___ Extrait ___

Côte d’Ivoire : les « clients cachés du mobile money » sont une cible pour les fournisseurs de services financiers digitaux
mardi 28 mai 2019
Dans une enquête qualitative menée en mars 2017 sur les pratiques financières en Côte d’Ivoire, le cabinet international de conseil en inclusion financière, économique et sociale, Microsave Consulting (MSC), révèle que le nombre élevé d’utilisateurs non-souscripteurs du mobile money constitue une véritable opportunité commerciale pour les fournisseurs de services financiers digitaux, mais également une opportunité pour accélérer l’inclusion financière dans le pays.
Ces utilisateurs-non souscripteurs que MSC Consulting nomme « utilisateurs cachés du mobile money » sont toutes les personnes qui réalisent des transactions de mobile money par le biais du compte d’une personne tiers – un agent, un ami, ou un membre de la famille – sans jamais que leur identité ne soit enregistrée. Une situation découle essentiellement d’un certain analphabétisme ou encore un faible niveau d’éducation.
En effet, selon l’enquête sur le niveau de vie des ménages en Côte d’Ivoire réalisé en 2015, la majorité des Ivoiriens (55%) sont analphabètes. Le phénomène est amplifié en milieu rural où le taux d’alphabétisation tombe à 26%, et même à 17% chez les femmes.
Et pourtant, ces clients cachés connaissent les principaux fournisseurs du marché, les produits et services disponibles, et comprennent l’intérêt du mobile money dans leurs pratiques financières. Ils effectuent régulièrement des transferts rapides par le biais du compte de l’agent ou plus souvent en déposant directement les fonds sur le compte du récipiendaire (ce type de transaction étant communément appelé dépôt distant), ou encore paient leurs factures d’eau et d’électricité via le compte d’une personne de confiance. Ils apprécient la commodité et la rapidité du service, ainsi que la capillarité des points de vente.
Pour autant, ils sont limités à un usage assisté des services de mobile money. Leur niveau d’alphabétisation constitue un obstacle infranchissable à l’intégration à un écosystème digital conçu pour une clientèle lettrée.
Un manque à gagner considérable
Selon MSC Consulting, ces utilisateurs cachés constituent un segment quasi invisible, difficilement quantifiable, car ils échappent aux données statistiques sur le mobile money. Officiellement, le taux de pénétration au mobile money est de 52,71 % au 31 décembre 2018.

___ Entrées extraites ___

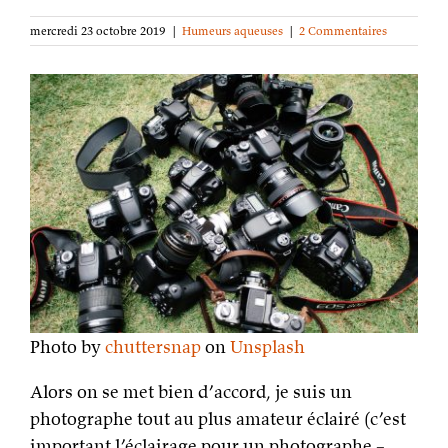
mercredi 23 octobre 2019
|
Humeurs aqueuses
|
2 Commentaires
Photo by
chuttersnap
on
Unsplash
Alors on se met bien d’accord, je suis un
photographe tout au plus amateur éclairé (c’est
important l’éclairage pour un photographe –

___

[Consignes]
1 > Reproduisez fidèlement tout le passage de l'article sur les clients cachés du mobile money, depuis « En effet, selon » jusqu'à « points de vente. ».
2 > Poursuivez la rédaction de l'article sur les clients cachés du mobile money en Côte d'Ivoire à partir de l'endroit où il s'arrête.
Ces lignes sont tirées d'une autre source.

[Réponses]
1 >
En effet, selon l’enquête sur le niveau de vie des ménages en Côte d’Ivoire réalisé en 2015, la majorité des Ivoiriens (55%) sont analphabètes. Le phénomène est amplifié en milieu rural où le taux d’alphabétisation tombe à 26%, et même à 17% chez les femmes.
Et pourtant, ces clients cachés connaissent les principaux fournisseurs du marché, les produits et services disponibles, et comprennent l’intérêt du mobile money dans leurs pratiques financières. Ils effectuent régulièrement des transferts rapides par le biais du compte de l’agent ou plus souvent en déposant directement les fonds sur le compte du récipiendaire (ce type de transaction étant communément appelé dépôt distant), ou encore paient leurs factures d’eau et d’électricité via le compte d’une personne de confiance. Ils apprécient la commodité et la rapidité du service, ainsi que la capillarité des points de vente.

2 >
De ce fait, les pratiques engendrées par la non-identification des clients du mobile money constituent un manque à gagner pour l’écosystème. Les dépôts distants privent les fournisseurs de revenus directs sur le service de transfert de personne à personne, produit phare du mobile money en Côte d’Ivoire. En effet, lorsqu’un client effectue un dépôt distant, la transaction est enregistrée comme un simple dépôt pour lequel le fournisseur ne gagne pas de revenus et même en perd car il paie une commission à l’agent sur une transaction sans frais pour le client. En outre, le fournisseur se prive de la commission sur la transaction de transfert qui lui revient entièrement, puisqu’elle ne fait pas intervenir un tiers, l’agent. Le réseau d’agents étant l’un des aspects les plus coûteux d’un déploiement de finance digitale, les fournisseurs auraient tout intérêt à remédier à ces pratiques qui perpétuent la dépendance au réseau de distribution et agit comme un frein à la profitabilité du déploiement.
Une opportunité commerciale pour les fournisseurs de services financiers digitaux
Faute d’enregistrement de l’identité des clients dans leurs serveurs, les fournisseurs limitent aussi leur capacité de collecte et d’analyse des données des comportements financiers de leurs clients. Pourtant, les données constituent une source d’information riche permettant de construire des offres de produits plus sophistiquées pour le marché.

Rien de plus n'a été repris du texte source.